As demand for aged care services continues to grow, providers can find themselves in the position of having to choose which prospective resident they want to welcome into their home from a list of multiple applicants.
With a limited number of bed vacancies available and a growing number of individuals needing care, some providers are prioritising admissions based on the potential funding each resident can bring, rather than their care needs. This practice, known as cherry-picking, raises critical concerns about fairness and points to a much larger systemic issue that requires attention.
An anonymous aged care placement specialist with over three decades of aged care experience sheds light on this issue.
“Because aged care is in such high demand, there are lots of scenarios where providers have the choice of who comes into their facility,” the placement specialist explains.
“If you’ve got one bed available and five people who have applied for that bed, but four of the applicants have behaviours and one of them has higher care needs that will bring in more funding, then it’s quite common for the latter to get the vacant bed over the other four applicants.”
The root of this issue lies in the financial structure of aged care funding. According to our specialist, “The funding is better when you have a resident with higher health needs than one with higher behavioural needs. If you’ve got someone who’s got a RAD (refundable accommodation deposit) who requires full assistance with everything like showering and feeding, the provider will receive the full amount of available funding.”
This is contrasted with residents who have behavioural issues or require memory support, which often necessitates higher staffing levels and additional resources. “Caring for that person costs a provider more money than they get in to care for that person,” the specialist notes.
Slim Pickings
According to the anonymous aged care placement specialist, providers cherry-picking prospective residents based on their financial return is not a new problem, but it is rarely spoken about. “Providers won’t tell you that is what’s happening, but that does influence decisions when they have the choice. All they have to say to the applicants that missed out ‘Sorry, we can’t meet your care needs.”
The specialist then revealed that one of their current clients, a gentleman with an acquired brain injury (ABI), is on the cusp of having to move states in order to find placement at an aged care facility. And the specialist believes that cherry-picking is likely to blame.
“We’ve applied at 80 homes in his state and the answer has just been ‘no’ across the board,” he says. “He doesn’t need help showering or eating, and his behaviours are manageable. However, if he was someone who required constant supervision and additional care, he probably would have had a bed months ago.”
The impact of cherry-picking extends beyond individual cases, as people sit on waiting lists for longer, potentially in homes that are no longer a safe environment for them, or clog up hospital beds. The practice exacerbates delays in securing appropriate care and can lead to individuals remaining in unsuitable or unsafe environments longer than necessary.
Addressing this issue requires systemic change. “We need more beds. More aged care homes,” the specialist asserts. The ability of providers to cherry-pick stems from the high demand and low availability of beds. “The larger problem is, there’s no real investment in aged care because every home is struggling.”
The specialist also points out that some larger providers cut costs by reducing standard services and charging for extras. “Lowering expectations on prescribed services and increasing additional services allows some providers to make a bit of money,” he says.

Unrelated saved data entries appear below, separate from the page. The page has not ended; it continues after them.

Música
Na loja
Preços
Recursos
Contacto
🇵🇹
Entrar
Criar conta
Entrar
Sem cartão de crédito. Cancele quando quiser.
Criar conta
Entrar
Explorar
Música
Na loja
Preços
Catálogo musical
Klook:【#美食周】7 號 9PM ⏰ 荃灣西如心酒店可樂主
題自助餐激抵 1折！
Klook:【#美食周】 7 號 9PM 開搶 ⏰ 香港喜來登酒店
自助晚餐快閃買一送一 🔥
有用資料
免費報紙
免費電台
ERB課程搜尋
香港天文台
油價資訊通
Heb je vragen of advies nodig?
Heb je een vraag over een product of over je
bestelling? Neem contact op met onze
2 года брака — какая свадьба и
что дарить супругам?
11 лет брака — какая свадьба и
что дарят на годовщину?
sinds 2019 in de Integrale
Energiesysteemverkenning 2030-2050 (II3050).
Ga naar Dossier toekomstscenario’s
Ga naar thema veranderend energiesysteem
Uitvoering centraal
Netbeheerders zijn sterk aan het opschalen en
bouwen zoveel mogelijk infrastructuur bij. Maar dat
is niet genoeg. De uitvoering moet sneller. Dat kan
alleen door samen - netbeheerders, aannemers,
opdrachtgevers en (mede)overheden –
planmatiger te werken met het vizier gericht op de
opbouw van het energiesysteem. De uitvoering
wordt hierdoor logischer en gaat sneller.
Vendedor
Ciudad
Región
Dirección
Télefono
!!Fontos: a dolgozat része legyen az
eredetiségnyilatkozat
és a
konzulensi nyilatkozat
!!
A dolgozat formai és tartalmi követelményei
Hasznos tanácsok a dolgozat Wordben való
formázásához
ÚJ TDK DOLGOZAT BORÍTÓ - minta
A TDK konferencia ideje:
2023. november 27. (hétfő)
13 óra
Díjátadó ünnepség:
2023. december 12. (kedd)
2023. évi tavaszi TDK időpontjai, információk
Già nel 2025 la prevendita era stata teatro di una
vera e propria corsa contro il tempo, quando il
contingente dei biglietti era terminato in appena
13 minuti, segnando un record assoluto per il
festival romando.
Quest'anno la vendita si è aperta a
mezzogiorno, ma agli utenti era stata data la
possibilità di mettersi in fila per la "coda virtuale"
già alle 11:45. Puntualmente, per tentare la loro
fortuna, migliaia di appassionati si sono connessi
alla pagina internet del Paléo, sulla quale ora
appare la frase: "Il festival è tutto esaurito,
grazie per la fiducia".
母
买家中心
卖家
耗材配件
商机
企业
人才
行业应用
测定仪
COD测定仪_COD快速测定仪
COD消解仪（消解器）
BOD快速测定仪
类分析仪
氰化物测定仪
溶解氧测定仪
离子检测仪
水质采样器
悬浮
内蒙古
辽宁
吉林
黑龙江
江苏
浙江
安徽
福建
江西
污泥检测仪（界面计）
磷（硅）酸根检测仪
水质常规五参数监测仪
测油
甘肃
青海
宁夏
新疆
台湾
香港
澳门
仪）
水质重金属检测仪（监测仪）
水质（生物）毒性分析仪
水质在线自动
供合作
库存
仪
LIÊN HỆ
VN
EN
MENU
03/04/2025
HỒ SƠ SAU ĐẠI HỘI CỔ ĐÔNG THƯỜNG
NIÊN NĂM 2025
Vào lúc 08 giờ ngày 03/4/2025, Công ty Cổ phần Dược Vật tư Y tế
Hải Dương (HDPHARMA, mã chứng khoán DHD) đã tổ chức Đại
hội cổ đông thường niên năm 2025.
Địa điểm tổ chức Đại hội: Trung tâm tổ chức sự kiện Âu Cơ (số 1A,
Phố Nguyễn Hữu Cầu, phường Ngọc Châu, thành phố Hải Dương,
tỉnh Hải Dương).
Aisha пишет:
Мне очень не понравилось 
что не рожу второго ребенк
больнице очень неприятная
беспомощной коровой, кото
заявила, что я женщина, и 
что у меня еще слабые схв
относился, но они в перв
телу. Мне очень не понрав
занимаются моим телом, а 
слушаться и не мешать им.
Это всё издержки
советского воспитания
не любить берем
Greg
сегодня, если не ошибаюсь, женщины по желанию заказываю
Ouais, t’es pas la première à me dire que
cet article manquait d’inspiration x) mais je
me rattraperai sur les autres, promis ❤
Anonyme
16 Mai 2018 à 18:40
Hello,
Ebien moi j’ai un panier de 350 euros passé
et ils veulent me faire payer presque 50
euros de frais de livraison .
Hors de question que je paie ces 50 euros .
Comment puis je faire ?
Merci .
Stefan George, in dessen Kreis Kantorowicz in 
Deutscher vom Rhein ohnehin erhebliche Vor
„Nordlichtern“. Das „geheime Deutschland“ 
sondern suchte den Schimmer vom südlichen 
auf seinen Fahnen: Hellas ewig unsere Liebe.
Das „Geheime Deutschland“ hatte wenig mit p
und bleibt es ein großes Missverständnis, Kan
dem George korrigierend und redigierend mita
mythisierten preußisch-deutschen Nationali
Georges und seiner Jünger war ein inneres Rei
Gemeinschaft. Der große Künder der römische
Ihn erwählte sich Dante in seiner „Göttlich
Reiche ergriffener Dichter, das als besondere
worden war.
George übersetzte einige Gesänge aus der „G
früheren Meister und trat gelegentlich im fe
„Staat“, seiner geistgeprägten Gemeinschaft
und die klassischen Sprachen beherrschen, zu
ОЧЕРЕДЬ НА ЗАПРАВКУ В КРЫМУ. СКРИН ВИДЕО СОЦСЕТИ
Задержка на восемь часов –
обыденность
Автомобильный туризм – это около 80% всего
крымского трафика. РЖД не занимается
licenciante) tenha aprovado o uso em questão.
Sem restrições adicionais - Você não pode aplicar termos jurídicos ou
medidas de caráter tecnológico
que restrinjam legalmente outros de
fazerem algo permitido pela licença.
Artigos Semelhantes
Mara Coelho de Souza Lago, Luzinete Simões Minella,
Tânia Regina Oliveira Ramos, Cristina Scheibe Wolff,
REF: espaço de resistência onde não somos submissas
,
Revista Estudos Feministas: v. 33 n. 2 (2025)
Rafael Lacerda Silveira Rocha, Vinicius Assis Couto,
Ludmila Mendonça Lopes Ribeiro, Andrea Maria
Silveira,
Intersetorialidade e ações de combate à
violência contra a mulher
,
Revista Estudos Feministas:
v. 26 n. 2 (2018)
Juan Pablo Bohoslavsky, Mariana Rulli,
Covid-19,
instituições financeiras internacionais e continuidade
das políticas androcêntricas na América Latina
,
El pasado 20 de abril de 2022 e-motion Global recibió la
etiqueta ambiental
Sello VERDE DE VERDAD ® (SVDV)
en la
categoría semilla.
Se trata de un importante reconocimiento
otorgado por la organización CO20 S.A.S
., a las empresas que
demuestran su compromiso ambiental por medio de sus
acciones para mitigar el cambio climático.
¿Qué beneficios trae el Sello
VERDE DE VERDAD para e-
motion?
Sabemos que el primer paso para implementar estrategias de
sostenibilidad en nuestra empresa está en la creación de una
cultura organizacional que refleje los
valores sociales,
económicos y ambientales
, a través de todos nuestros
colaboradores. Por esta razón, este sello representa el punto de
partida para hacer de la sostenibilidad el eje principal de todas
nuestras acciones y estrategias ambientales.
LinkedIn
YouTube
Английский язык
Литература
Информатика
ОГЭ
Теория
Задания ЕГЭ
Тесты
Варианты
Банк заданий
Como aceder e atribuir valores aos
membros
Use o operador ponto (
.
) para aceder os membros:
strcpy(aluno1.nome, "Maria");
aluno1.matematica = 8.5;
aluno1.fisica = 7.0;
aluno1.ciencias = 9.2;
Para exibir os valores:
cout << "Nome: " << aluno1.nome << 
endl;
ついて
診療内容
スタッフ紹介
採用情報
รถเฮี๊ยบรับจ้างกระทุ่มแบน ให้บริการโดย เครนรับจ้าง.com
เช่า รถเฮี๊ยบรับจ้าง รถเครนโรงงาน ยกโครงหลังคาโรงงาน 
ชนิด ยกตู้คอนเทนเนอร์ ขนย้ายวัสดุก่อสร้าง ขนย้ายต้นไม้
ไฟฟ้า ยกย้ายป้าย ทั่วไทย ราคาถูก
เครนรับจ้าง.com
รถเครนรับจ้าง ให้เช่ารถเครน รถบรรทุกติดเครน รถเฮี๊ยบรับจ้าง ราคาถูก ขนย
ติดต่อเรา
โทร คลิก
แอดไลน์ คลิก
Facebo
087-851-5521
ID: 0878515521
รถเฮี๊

However, many homes that attempt to maintain high standards without additional revenue streams face financial difficulties. But without significant investment and an increase in the number of facilities, providers will continue to prioritise financially advantageous placements over those based purely on care needs.
The article ignores the significant increase in the administrative load that is created when residents are admitted with behavioural issues as the frequency of incidents that are reportable to the ACQSC and Police Service also increases disproportionally. The approach of the ACQSC is then what is the provider doing to manage behaviours and the risk to other care recipients. Furthermore the majority of care recipients in aged care are woman who are often frail and are at increased risk from male residents who have increased propensity for physical aggression.
Couldn’t agree more Alistair Croydon well said. The workload is absolutely huge, and the amount of time spent on reporting is unbelievable and most of the time spent reporting would be better spent on looking at ways to minimise these behaviours.
Agree with these comments Alasdair – This article is a rather simplistic view of the decision making process that providers undertake . Decision making processes take into consideration a plethora of aspects eg Casemix of residents, Priority of need, staffing availability just to name a few. It is certainly clear that funding for mental health related or dementia related behaviours are not available to aged care operators nor wider based support networks (eg acute sector mental health). The holistic health care system needs to work on solutions which in turn will ensure that older people are not left sitting in hospital beds when they realistically need to be in a better environment where their needs are met.
This is sad news.
By this: ‘require memory support’ – do you mean specialised dementia care?
Why, in the aged care industry, are we persisting in calling units designed to care for people with dementia – memory support? Memory is only one and often the least of the care and support needs people living with dementia have.